# first haircut



## just_julie (Aug 23, 2011)

We took Sandy to the groomer today and wow what a difference!Before & after pics attached! I am concerned though as she looks skinny to us . She will be 4 months old the 16th of Sept . She weighed 17.4 lbs last month when she went to the vet. We are feeding her Orijen . Does she look skinny to you guys ?


----------



## vtomblin (Jul 18, 2010)

She's really young. They go through boney and normal phases as they grow. Their appetite changes too. She looks pretty normal to me. Big change though. She will look little for a while. She's cute!


----------



## just_julie (Aug 23, 2011)

*thank you*

thank you for answering maybe she will fill out soon. She is very playful all the time so I don't think she has any health issues . I guess it was just the shock of how little she is under all that hair she used to have .


----------



## Fluffyspoos (Aug 11, 2009)

Yeah poodle puppies go from fat and little, then all that fat seems to turn into long lanky legs and a thin body. She'll reach a height, then she'll fill out. I'm still trying to pack pounds on my 1 1/2 year old.

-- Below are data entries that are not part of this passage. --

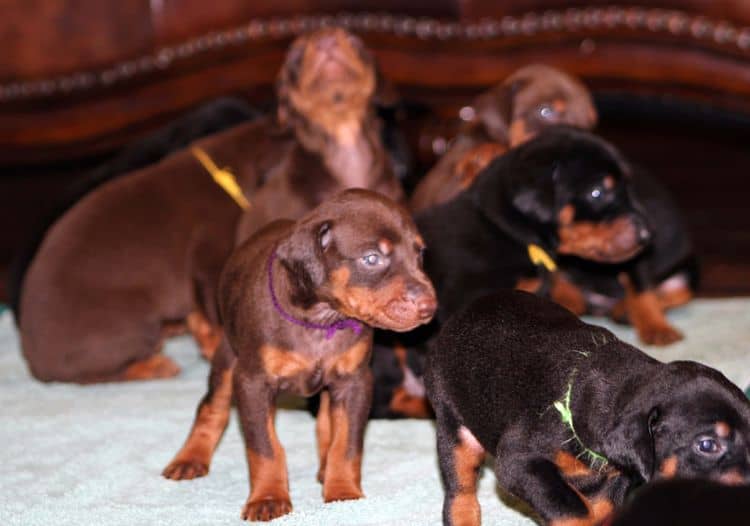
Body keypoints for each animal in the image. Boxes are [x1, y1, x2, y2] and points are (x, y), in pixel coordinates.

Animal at [19, 28, 406, 384]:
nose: (325, 38)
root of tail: (34, 361)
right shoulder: (214, 257)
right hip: (129, 326)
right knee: (100, 373)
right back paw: (154, 364)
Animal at [162, 191, 438, 524]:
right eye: (372, 258)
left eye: (419, 254)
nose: (429, 307)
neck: (319, 321)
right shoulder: (252, 383)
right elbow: (265, 447)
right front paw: (268, 497)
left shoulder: (355, 381)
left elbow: (346, 443)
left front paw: (343, 491)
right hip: (228, 357)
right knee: (212, 407)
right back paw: (190, 458)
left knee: (325, 421)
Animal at [426, 290, 750, 526]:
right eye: (707, 445)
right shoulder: (520, 461)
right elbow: (573, 509)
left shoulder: (617, 475)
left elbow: (603, 506)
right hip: (453, 423)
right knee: (460, 488)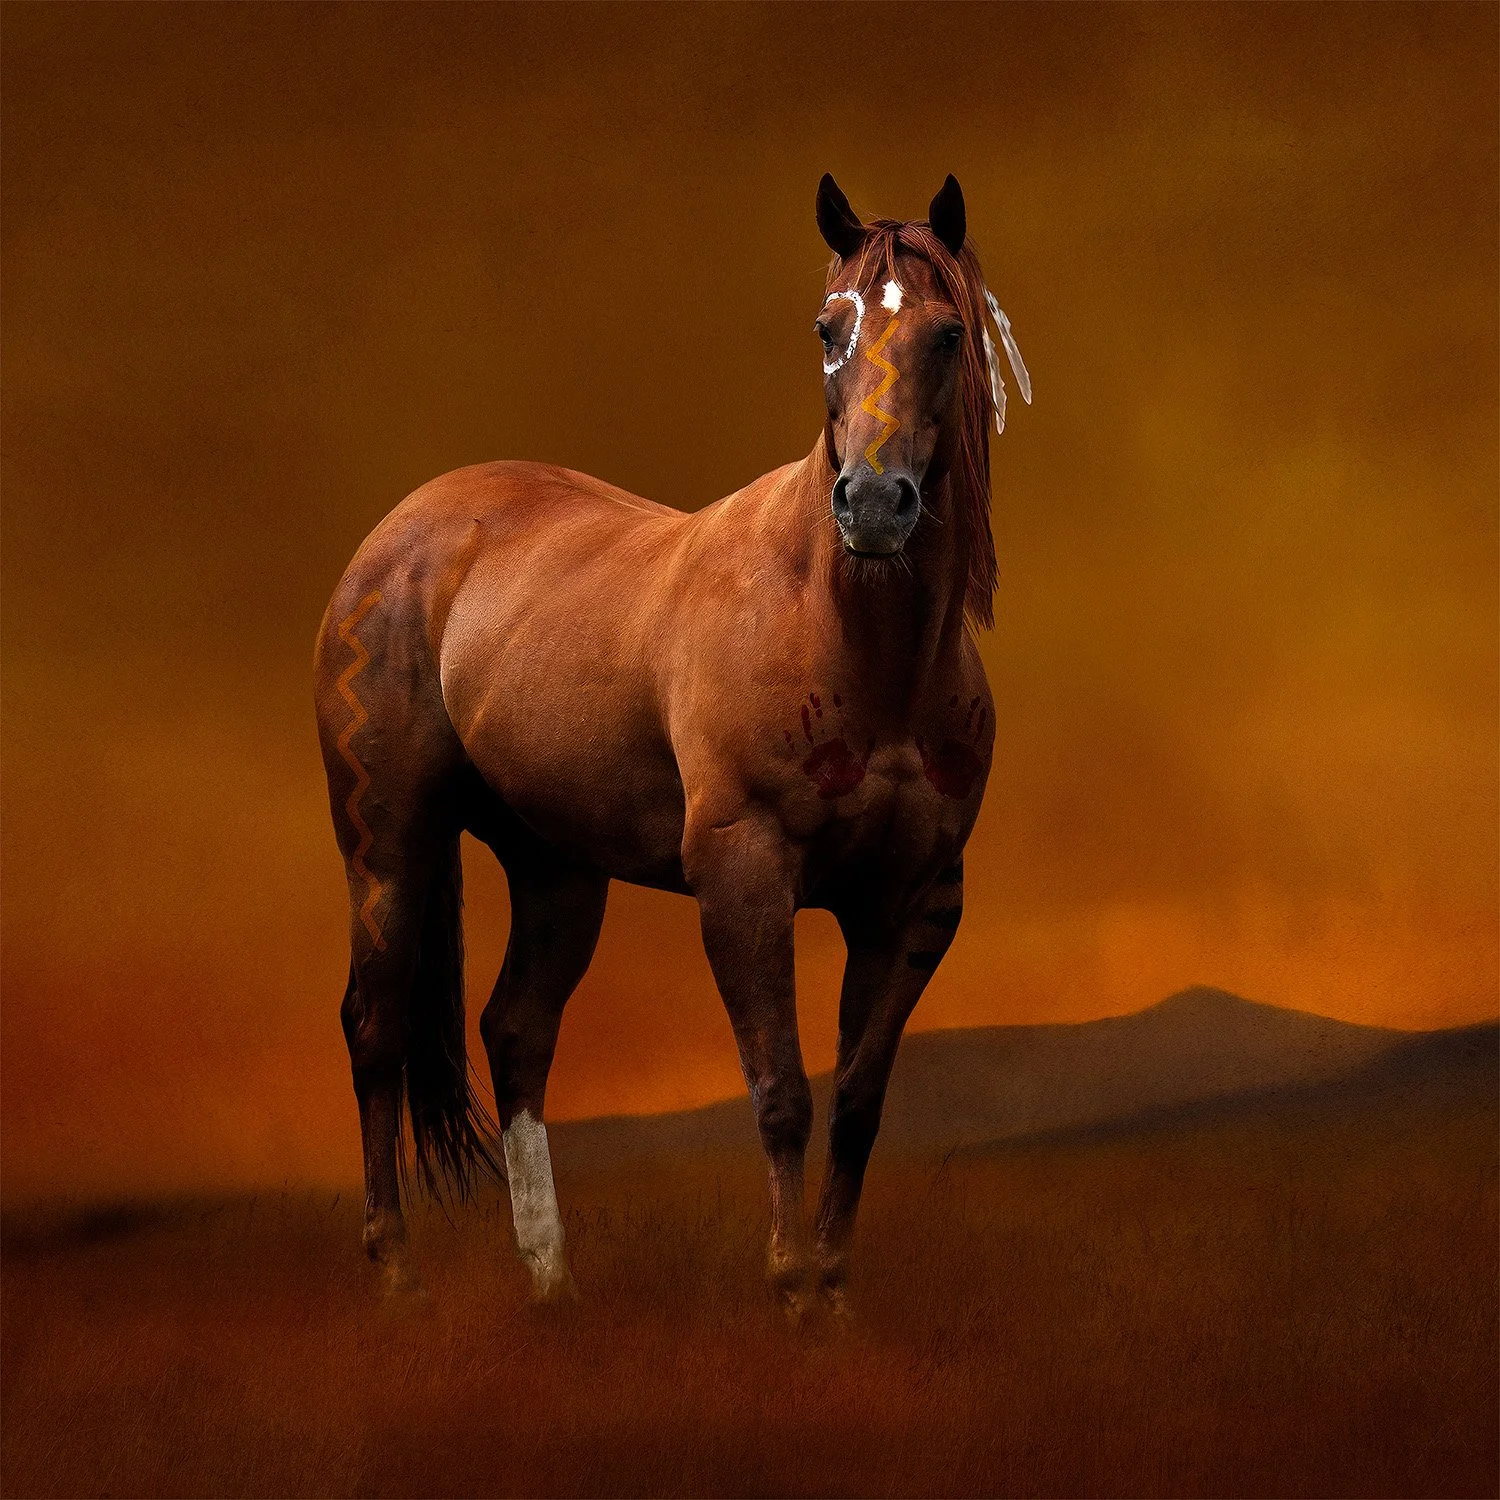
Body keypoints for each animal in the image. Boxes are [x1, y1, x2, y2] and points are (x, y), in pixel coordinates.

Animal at [314, 172, 1030, 1318]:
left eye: (950, 333)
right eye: (827, 328)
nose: (875, 504)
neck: (846, 633)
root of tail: (405, 531)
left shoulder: (914, 903)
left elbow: (861, 1103)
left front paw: (834, 1297)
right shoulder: (744, 870)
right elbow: (782, 1093)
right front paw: (790, 1291)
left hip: (556, 865)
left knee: (516, 1031)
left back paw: (554, 1284)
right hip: (387, 840)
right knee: (374, 1027)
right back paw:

He's 52 and I want him a solid 60. Bah!


----------



## Laceypoo (Aug 23, 2011)

I think, too, sometimes when their hair is very long and you get them groomed it is almost a shock to you. You are just not used to looking at them without all that hair. Cute baby!


----------



## DonnaM (Aug 1, 2011)

She's really young and will fill out in time. That's also a really short clip, I sure can understand the big shock. If you are bothered by the skinny look, keep the leg hair a little longer.


----------